Oh, 'Caffa' is this wild ride through 14th-century Crimea where commerce and cutthroat politics collide. Imagine a scenario where a plague outbreak gets weaponized, and you’ve got the backdrop for this novel. The protagonist, a scrappy Venetian cartographer named
lucia, gets dragged into a conspiracy when she maps a quarantined zone and realizes the Genoese are hiding something. The plot twists like a Mediterranean trade route—double-crosses, coded messages in ledger books, and even a subplot about stolen silkworms (weirder than it sounds!). The author doesn’t shy away from the grim realities of the era, like the slave markets or the xenophobia between Italians and Tatars, but balances it with Lucia’s dry wit and her bond with a cynical Ottoman doctor.

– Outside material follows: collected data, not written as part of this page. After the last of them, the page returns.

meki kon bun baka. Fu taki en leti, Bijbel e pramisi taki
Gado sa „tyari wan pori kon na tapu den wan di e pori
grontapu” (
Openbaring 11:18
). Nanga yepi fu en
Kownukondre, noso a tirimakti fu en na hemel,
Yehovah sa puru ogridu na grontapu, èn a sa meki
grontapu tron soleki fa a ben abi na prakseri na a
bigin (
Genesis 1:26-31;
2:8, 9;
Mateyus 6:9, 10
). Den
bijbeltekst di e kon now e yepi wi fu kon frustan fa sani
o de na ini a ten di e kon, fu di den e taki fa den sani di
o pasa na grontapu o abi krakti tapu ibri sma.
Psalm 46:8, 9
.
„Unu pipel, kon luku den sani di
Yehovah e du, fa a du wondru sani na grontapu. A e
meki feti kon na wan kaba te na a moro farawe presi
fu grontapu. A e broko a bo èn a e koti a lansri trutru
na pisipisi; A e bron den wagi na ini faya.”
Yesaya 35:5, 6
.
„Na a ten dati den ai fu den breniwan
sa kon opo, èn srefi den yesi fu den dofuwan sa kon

What hooked me was the authenticity—the jargon of medieval finance, the descriptions of Caffa’s multicultural chaos, even the way characters debate whether the plague is divine punishment or just bad sanitation. The middle sags a bit with bureaucratic maneuvering, but the last act’s chaos—riots, arson, Lucia fleeing through sewers—makes up for it. Fans of '
The Pillars of the Earth' or '
Wolf Hall' would appreciate the gritty worldbuilding, though it’s less about kings and more about the people caught between empires.